Americans are used to acquiring goods and services through interesting interfaces, but to put it bluntly, all too many government websites are clunky and visually unappealing at best and confusing and disjointed at worst. The government has to get better (and faster) at providing services. In the pandemic era in which we find ourselves, people are relying on the government as never before. To meet the rising demand, the government needs to upgrade its customer-facing digital tools to make it easier for citizens to access information and services, and to make use of new technologies that will allow it to streamline internal business processes and enable its remote workforce.
It came without packages, boxes or bags …
Wish #3: Shore up infrastructure in a cost-effective manner so that resources and dollars can be put towards education and talent initiatives.
Budgets are tight and CapEx and OpEx dollars are competing for limited resources. No one knows this more than those CIOs affiliated with the government or its contractors and who are having to make hard choices about where to deploy funding. To free up money, CIOs must move critical functions from outdated and difficult-to-sustain platforms into more modern systems that operate at lower maintenance costs. Any realized cost savings can then be reinvested in projects that improve services and attract new talent — the more efficient the government is, the more services it can provide.

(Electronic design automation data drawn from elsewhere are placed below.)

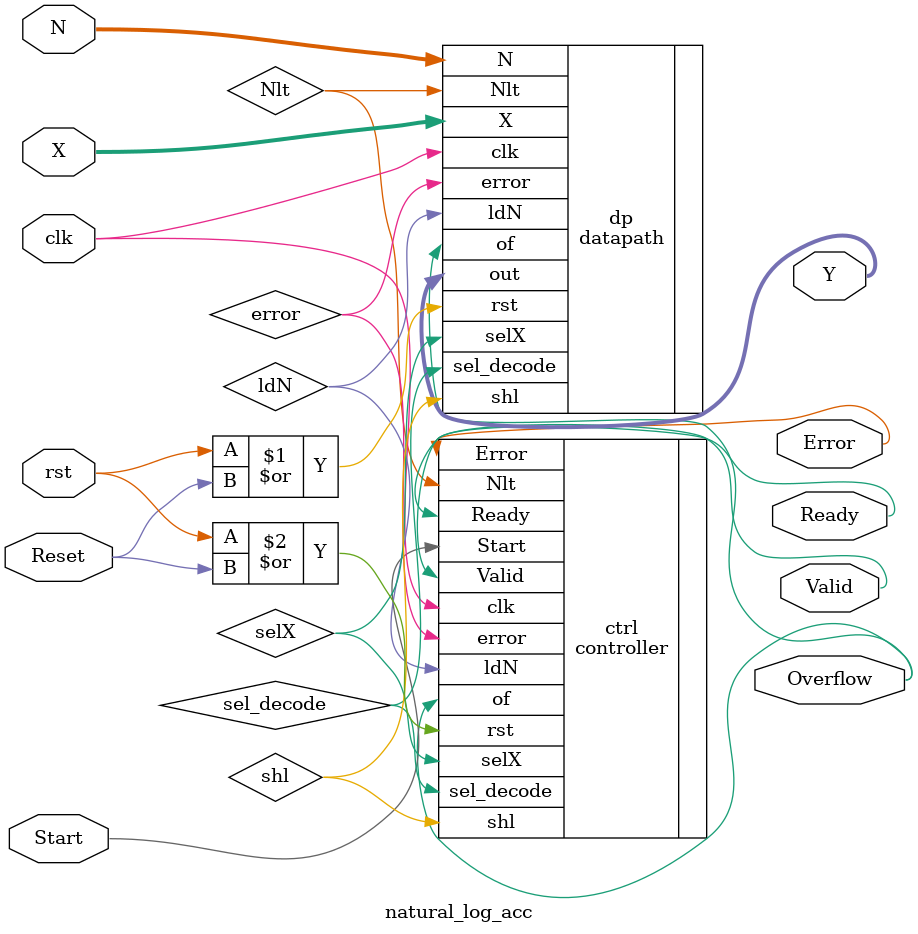
<source format=v>
module natural_log_acc #(parameter BITS_X=8,BITS_N=3) (Start,X,N,clk,rst,Reset, Valid,Ready,Error,Overflow,Y);
    input Start,clk,rst,Reset;
    input signed [BITS_X-1:0] X;
    input [BITS_N-1:0] N;
    output Valid,Ready,Error,Overflow;
    output signed [4*BITS_X-1:0] Y;
    wire selX,ldN,shl,sel_decode,Nlt,error;
    datapath #(.BITS_X(BITS_X),.BITS_N(BITS_N))dp(.N(N),.X(X),.selX(selX),.sel_decode(sel_decode),.ldN(ldN),.shl(shl),.clk(clk),.rst(rst|Reset), 
    .Nlt(Nlt),.out(Y),.of(Overflow),.error(error));
    controller ctrl(.Start(Start),.Nlt(Nlt),.of(Overflow),.error(error),.clk(clk),.rst(rst|Reset), .Valid(Valid),.Ready(Ready),.selX(selX),.sel_decode(sel_decode),.ldN(ldN),.shl(shl),.Error(Error));
endmodule
</source>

Maybe future-proofing doesn’t come from a store. Maybe, perhaps, it means a little bit more
Wish #4: A government that leverages the power of effective data management, data science and data analytics.
Like private enterprises, the government needs to understand the power of data in order to make better decisions. It needs to understand where data is, where it needs to be, and to what uses it can be applied. The challenge of data management is intertwined with that of talent management and infrastructure, making it an even more important piece of the puzzle.
Cybersecurity is in our grasp so long as we have hands to grasp
Wish #5: A modernization strategy that includes cybersecurity upgrades such as Zero Trust.
Our government’s data is extremely attractive to adversaries, and it’s imperative that we deny them unauthorized access. All the government’s efforts to improve our talent and infrastructure will be undermined if our data can’t be secured. Every CIO knows that the rush to the cloud has created a host of vulnerabilities, so it’s vital that dedicated infrastructure remains under maximum control of the owning agency.
While the Grinch’s heart might have grown to three sizes that day, it’s a safe bet most of us won’t be experiencing that kind of generosity in the near future. It’s incumbent on CIOs, therefore, to ensure that they not only know where their data is housed, but ensure that it’s protected. As the book closes on 2021, it’s time to banish over-privileged access and create a Zero Trust environment, where you trust no one and verify everyone. Sometimes it pays to be a grinch.
Leo Taddeo is president of Cyxtera Federal Group and chief information security officer at Cyxtera.